Heaps upon heaps, looking like mountains,
were seen, lying on the ground, of fallen steeds with their riders. A
river appeared on the field of battle, flowing towards the other world.
Blood formed its waters and cars its eddies. Standards formed its trees,
and bones its pebbles. The arms (of combatants) were its alligators, bows
its current, elephants its large rocks, and steeds its smaller ones. Fat
and marrow formed its mire, umbrellas its swans, and maces its rafts.
Abounding with armour and head-gears, banners constituted its beautiful
trees. Teeming with wheels that formed its swarms of Chakravakas, it was
covered with Trivenus and Dandas. Inspiring the brave with delight and
enhancing the fears of the timid, that fierce river set in, whose shores
abounded with Kurus and Srinjayas. Those brave warriors, with arms
resembling spiked bludgeons, by the aid of their vehicles and animals
serving the purposes of rafts and boats, crossed that awful river which
ran towards the region of the dead.
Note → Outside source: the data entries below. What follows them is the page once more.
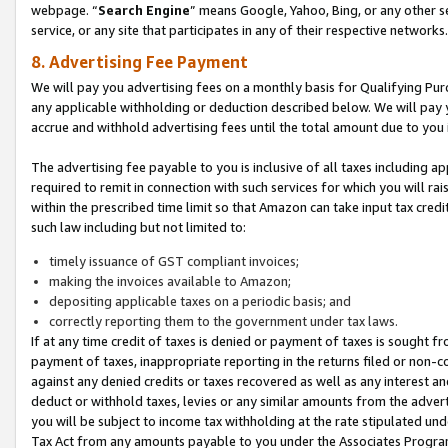
webpage. “
Search Engine
” means Google, Yahoo, Bing, or any other se
service, or any site that participates in any of their respective networks.
8. Advertising Fee Payment
We will pay you advertising fees on a monthly basis for Qualifying Pur
any applicable withholding or deduction described below. We will pay
accrue and withhold advertising fees until the total amount due to you 
The advertising fee payable to you is inclusive of all taxes including a
required to remit in connection with such services for which you will rai
within the prescribed time limit so that Amazon can take input tax cred
such law including but not limited to:
timely issuance of GST compliant invoices;
making the invoices available to Amazon;
depositing applicable taxes on a periodic basis; and
correctly reporting them to the government under tax laws.
If at any time credit of taxes is denied or payment of taxes is sought fr
payment of taxes, inappropriate reporting in the returns filed or non
against any denied credits or taxes recovered as well as any interest 
deduct or withhold taxes, levies or any similar amounts from the adverti
you will be subject to income tax withholding at the rate stipulated un
Tax Act from any amounts payable to you under the Associates Progra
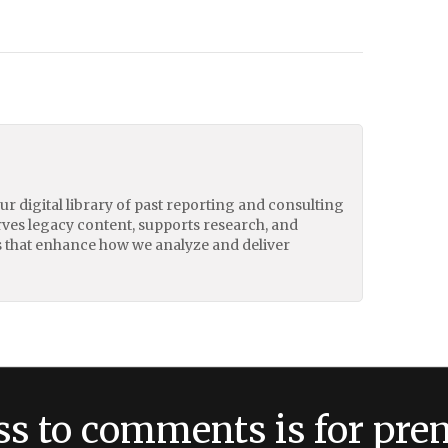
our digital library of past reporting and consulting
erves legacy content, supports research, and
 that enhance how we analyze and deliver
ss to comments is for pr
During the progress of that battle, O
monarch, in which no consideration was shown by anybody for anyone, and
which, fraught with awful destruction of the four kinds of forces,
therefore, resembled the battle between the gods and the Asuras in days
of old, some among the combatants, O scorcher of foes, loudly called upon
their kinsmen and friends. Some, called upon by crying kinsmen, returned,
afflicted with fear. During the progress of that fierce and awful battle,
Arjuna and Bhimasena stupefied their foes.